**Source data**
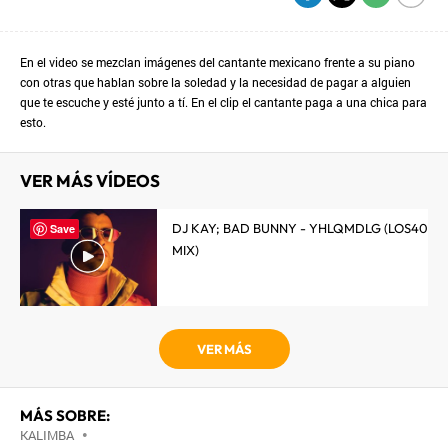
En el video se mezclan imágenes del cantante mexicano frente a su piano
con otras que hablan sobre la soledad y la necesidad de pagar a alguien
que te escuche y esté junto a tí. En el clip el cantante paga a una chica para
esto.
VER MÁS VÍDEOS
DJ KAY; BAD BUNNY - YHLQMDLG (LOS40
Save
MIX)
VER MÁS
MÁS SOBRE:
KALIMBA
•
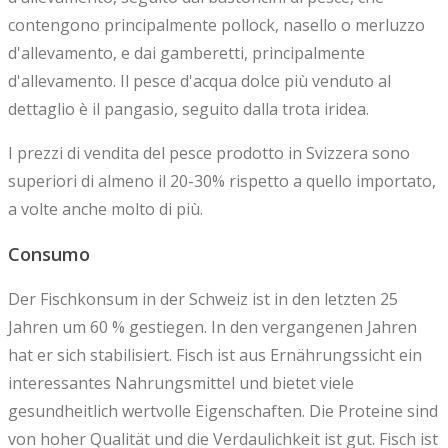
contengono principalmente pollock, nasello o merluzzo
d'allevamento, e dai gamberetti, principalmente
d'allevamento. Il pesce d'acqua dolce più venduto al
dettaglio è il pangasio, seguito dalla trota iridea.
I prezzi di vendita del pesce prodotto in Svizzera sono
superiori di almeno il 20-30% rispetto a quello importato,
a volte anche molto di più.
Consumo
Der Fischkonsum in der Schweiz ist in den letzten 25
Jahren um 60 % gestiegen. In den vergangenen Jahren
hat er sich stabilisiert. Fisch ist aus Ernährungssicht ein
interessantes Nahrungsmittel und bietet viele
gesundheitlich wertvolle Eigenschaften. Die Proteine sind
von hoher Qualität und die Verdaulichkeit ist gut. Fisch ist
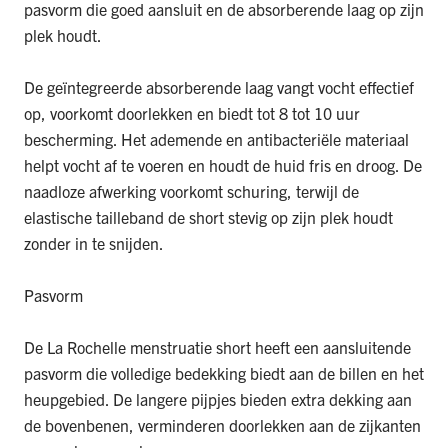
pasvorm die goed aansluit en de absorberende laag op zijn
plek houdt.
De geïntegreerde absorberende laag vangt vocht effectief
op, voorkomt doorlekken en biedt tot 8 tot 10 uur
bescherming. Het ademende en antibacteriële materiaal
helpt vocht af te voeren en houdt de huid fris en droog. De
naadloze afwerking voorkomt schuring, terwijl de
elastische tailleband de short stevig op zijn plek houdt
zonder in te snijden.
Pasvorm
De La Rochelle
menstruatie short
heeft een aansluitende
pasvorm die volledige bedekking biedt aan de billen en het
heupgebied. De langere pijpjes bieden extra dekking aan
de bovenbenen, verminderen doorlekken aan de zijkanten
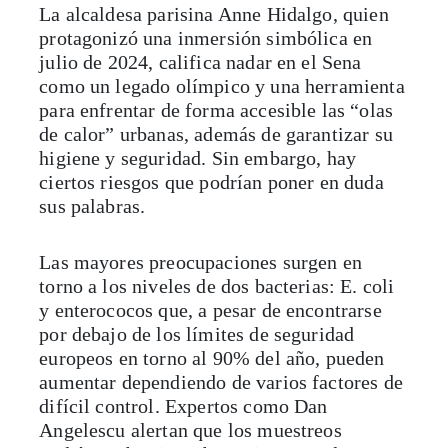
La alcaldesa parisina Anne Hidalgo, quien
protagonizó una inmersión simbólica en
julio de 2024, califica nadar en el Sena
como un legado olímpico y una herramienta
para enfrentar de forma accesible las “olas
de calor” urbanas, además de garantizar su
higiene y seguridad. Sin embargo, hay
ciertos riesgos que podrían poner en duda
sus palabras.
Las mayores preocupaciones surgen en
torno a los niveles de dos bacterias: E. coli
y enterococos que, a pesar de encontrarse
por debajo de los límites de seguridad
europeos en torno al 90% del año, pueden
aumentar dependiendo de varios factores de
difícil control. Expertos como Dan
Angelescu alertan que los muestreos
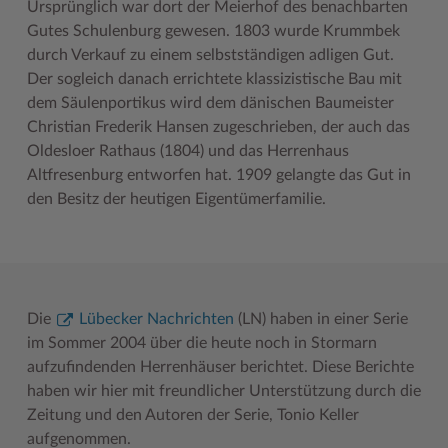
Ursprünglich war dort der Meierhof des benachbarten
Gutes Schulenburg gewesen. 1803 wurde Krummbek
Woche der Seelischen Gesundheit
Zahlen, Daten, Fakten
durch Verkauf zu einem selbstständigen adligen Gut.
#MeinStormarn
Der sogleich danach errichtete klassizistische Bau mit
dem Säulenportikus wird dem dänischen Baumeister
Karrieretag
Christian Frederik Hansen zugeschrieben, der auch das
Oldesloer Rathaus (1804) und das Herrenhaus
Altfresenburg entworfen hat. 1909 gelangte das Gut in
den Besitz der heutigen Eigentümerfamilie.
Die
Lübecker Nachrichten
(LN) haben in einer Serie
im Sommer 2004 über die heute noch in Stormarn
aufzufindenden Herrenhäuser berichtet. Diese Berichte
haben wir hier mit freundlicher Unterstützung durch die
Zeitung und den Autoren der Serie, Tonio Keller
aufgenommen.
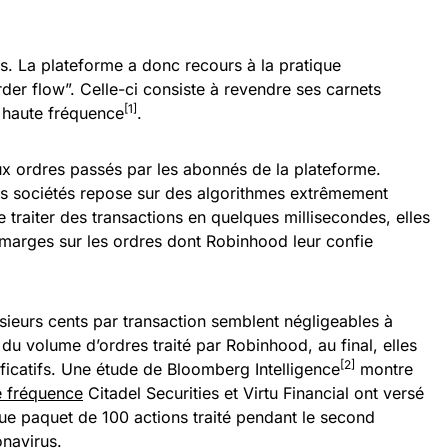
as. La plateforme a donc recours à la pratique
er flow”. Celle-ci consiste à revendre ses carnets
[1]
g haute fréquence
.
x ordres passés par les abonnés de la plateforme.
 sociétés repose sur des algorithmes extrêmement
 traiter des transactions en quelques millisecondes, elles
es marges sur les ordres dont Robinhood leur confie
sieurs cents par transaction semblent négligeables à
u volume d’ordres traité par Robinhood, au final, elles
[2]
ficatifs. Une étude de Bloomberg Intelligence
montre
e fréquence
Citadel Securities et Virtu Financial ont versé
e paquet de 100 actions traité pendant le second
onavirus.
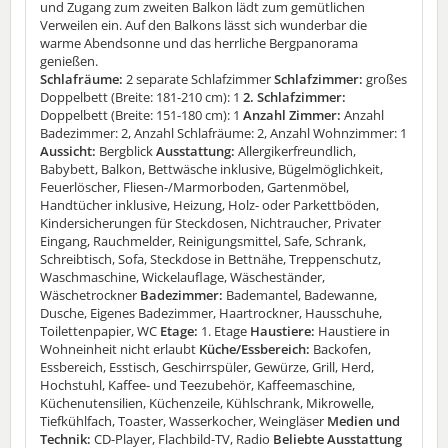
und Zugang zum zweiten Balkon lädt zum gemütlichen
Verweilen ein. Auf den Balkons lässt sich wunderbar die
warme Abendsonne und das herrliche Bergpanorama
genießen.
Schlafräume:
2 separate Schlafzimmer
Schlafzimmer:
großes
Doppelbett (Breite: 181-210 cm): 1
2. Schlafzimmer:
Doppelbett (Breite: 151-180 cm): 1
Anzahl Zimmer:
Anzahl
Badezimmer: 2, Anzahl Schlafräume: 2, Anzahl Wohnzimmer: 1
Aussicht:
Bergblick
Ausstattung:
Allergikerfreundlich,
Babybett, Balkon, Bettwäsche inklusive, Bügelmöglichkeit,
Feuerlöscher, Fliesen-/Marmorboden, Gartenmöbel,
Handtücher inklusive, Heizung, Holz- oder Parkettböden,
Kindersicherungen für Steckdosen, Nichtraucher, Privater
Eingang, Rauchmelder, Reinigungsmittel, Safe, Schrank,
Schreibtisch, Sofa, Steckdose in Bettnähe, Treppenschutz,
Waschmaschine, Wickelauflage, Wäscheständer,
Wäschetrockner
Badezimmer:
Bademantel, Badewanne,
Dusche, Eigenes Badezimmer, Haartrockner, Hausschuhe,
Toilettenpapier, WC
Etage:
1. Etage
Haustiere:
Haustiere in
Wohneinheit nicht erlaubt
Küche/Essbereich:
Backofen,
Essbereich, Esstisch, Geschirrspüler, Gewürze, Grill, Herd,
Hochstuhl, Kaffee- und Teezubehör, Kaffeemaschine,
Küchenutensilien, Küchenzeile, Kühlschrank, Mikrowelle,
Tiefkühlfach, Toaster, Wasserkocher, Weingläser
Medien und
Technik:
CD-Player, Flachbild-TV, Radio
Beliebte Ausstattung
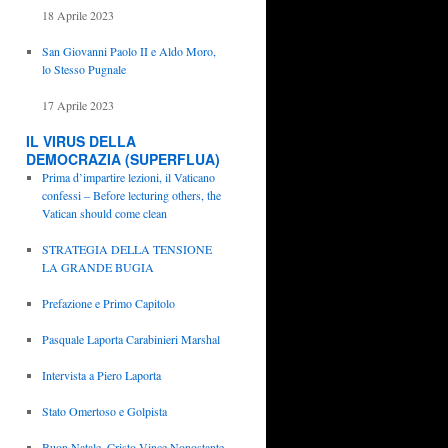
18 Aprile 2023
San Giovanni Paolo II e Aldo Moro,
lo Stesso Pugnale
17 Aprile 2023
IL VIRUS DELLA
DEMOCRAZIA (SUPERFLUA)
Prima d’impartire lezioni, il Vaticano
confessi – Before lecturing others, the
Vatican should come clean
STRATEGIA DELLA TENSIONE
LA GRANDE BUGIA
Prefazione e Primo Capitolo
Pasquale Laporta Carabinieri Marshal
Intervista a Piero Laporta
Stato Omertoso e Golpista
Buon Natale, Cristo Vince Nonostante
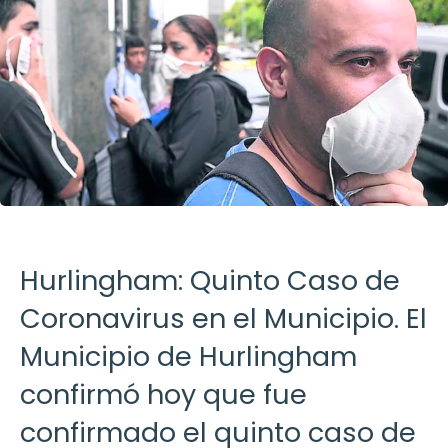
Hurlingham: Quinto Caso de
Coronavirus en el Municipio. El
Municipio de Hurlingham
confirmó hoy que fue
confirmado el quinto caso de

**Activity**
Write out the listing above in full, word for word, with no pictures.

**Response**
En el video se mezclan imágenes del cantante mexicano frente a su piano
con otras que hablan sobre la soledad y la necesidad de pagar a alguien
que te escuche y esté junto a tí. En el clip el cantante paga a una chica para
esto.
VER MÁS VÍDEOS
DJ KAY; BAD BUNNY - YHLQMDLG (LOS40
Save
MIX)
VER MÁS
MÁS SOBRE:
KALIMBA
•
contengono principalmente pollock, nasello o merluzzo
d'allevamento, e dai gamberetti, principalmente
d'allevamento. Il pesce d'acqua dolce più venduto al
dettaglio è il pangasio, seguito dalla trota iridea.
I prezzi di vendita del pesce prodotto in Svizzera sono
superiori di almeno il 20-30% rispetto a quello importato,
a volte anche molto di più.
Consumo
Der Fischkonsum in der Schweiz ist in den letzten 25
Jahren um 60 % gestiegen. In den vergangenen Jahren
hat er sich stabilisiert. Fisch ist aus Ernährungssicht ein
interessantes Nahrungsmittel und bietet viele
gesundheitlich wertvolle Eigenschaften. Die Proteine sind
von hoher Qualität und die Verdaulichkeit ist gut. Fisch ist
pasvorm die goed aansluit en de absorberende laag op zijn
plek houdt.
De geïntegreerde absorberende laag vangt vocht effectief
op, voorkomt doorlekken en biedt tot 8 tot 10 uur
bescherming. Het ademende en antibacteriële materiaal
helpt vocht af te voeren en houdt de huid fris en droog. De
naadloze afwerking voorkomt schuring, terwijl de
elastische tailleband de short stevig op zijn plek houdt
zonder in te snijden.
Pasvorm
De La Rochelle
menstruatie short
heeft een aansluitende
pasvorm die volledige bedekking biedt aan de billen en het
heupgebied. De langere pijpjes bieden extra dekking aan
de bovenbenen, verminderen doorlekken aan de zijkanten
La alcaldesa parisina Anne Hidalgo, quien
protagonizó una inmersión simbólica en
julio de 2024, califica nadar en el Sena
como un legado olímpico y una herramienta
para enfrentar de forma accesible las “olas
de calor” urbanas, además de garantizar su
higiene y seguridad. Sin embargo, hay
ciertos riesgos que podrían poner en duda
sus palabras.
Las mayores preocupaciones surgen en
torno a los niveles de dos bacterias: E. coli
y enterococos que, a pesar de encontrarse
por debajo de los límites de seguridad
europeos en torno al 90% del año, pueden
aumentar dependiendo de varios factores de
difícil control. Expertos como Dan
Angelescu alertan que los muestreos
Ursprünglich war dort der Meierhof des benachbarten
Gutes Schulenburg gewesen. 1803 wurde Krummbek
Woche der Seelischen Gesundheit
Zahlen, Daten, Fakten
durch Verkauf zu einem selbstständigen adligen Gut.
#MeinStormarn
Der sogleich danach errichtete klassizistische Bau mit
dem Säulenportikus wird dem dänischen Baumeister
Karrieretag
Christian Frederik Hansen zugeschrieben, der auch das
Oldesloer Rathaus (1804) und das Herrenhaus
Altfresenburg entworfen hat. 1909 gelangte das Gut in
den Besitz der heutigen Eigentümerfamilie.
Die
Lübecker Nachrichten
(LN) haben in einer Serie
im Sommer 2004 über die heute noch in Stormarn
aufzufindenden Herrenhäuser berichtet. Diese Berichte
haben wir hier mit freundlicher Unterstützung durch die
Zeitung und den Autoren der Serie, Tonio Keller
aufgenommen.
as. La plateforme a donc recours à la pratique
er flow”. Celle-ci consiste à revendre ses carnets
[1]
g haute fréquence
.
x ordres passés par les abonnés de la plateforme.
 sociétés repose sur des algorithmes extrêmement
 traiter des transactions en quelques millisecondes, elles
es marges sur les ordres dont Robinhood leur confie
sieurs cents par transaction semblent négligeables à
u volume d’ordres traité par Robinhood, au final, elles
[2]
ficatifs. Une étude de Bloomberg Intelligence
montre
e fréquence
Citadel Securities et Virtu Financial ont versé
e paquet de 100 actions traité pendant le second
onavirus.
und Zugang zum zweiten Balkon lädt zum gemütlichen
Verweilen ein. Auf den Balkons lässt sich wunderbar die
warme Abendsonne und das herrliche Bergpanorama
genießen.
Schlafräume:
2 separate Schlafzimmer
Schlafzimmer:
großes
Doppelbett (Breite: 181-210 cm): 1
2. Schlafzimmer:
Doppelbett (Breite: 151-180 cm): 1
Anzahl Zimmer:
Anzahl
Badezimmer: 2, Anzahl Schlafräume: 2, Anzahl Wohnzimmer: 1
Aussicht:
Bergblick
Ausstattung:
Allergikerfreundlich,
Babybett, Balkon, Bettwäsche inklusive, Bügelmöglichkeit,
Feuerlöscher, Fliesen-/Marmorboden, Gartenmöbel,
Handtücher inklusive, Heizung, Holz- oder Parkettböden,
Kindersicherungen für Steckdosen, Nichtraucher, Privater
Eingang, Rauchmelder, Reinigungsmittel, Safe, Schrank,
Schreibtisch, Sofa, Steckdose in Bettnähe, Treppenschutz,
Waschmaschine, Wickelauflage, Wäscheständer,
Wäschetrockner
Badezimmer:
Bademantel, Badewanne,
Dusche, Eigenes Badezimmer, Haartrockner, Hausschuhe,
Toilettenpapier, WC
Etage:
1. Etage
Haustiere:
Haustiere in
Wohneinheit nicht erlaubt
Küche/Essbereich:
Backofen,
Essbereich, Esstisch, Geschirrspüler, Gewürze, Grill, Herd,
Hochstuhl, Kaffee- und Teezubehör, Kaffeemaschine,
Küchenutensilien, Küchenzeile, Kühlschrank, Mikrowelle,
Tiefkühlfach, Toaster, Wasserkocher, Weingläser
Medien und
Technik:
CD-Player, Flachbild-TV, Radio
Beliebte Ausstattung
18 Aprile 2023
San Giovanni Paolo II e Aldo Moro,
lo Stesso Pugnale
17 Aprile 2023
IL VIRUS DELLA
DEMOCRAZIA (SUPERFLUA)
Prima d’impartire lezioni, il Vaticano
confessi – Before lecturing others, the
Vatican should come clean
STRATEGIA DELLA TENSIONE
LA GRANDE BUGIA
Prefazione e Primo Capitolo
Pasquale Laporta Carabinieri Marshal
Intervista a Piero Laporta
Stato Omertoso e Golpista
Buon Natale, Cristo Vince Nonostante
Hurlingham: Quinto Caso de
Coronavirus en el Municipio. El
Municipio de Hurlingham
confirmó hoy que fue
confirmado el quinto caso de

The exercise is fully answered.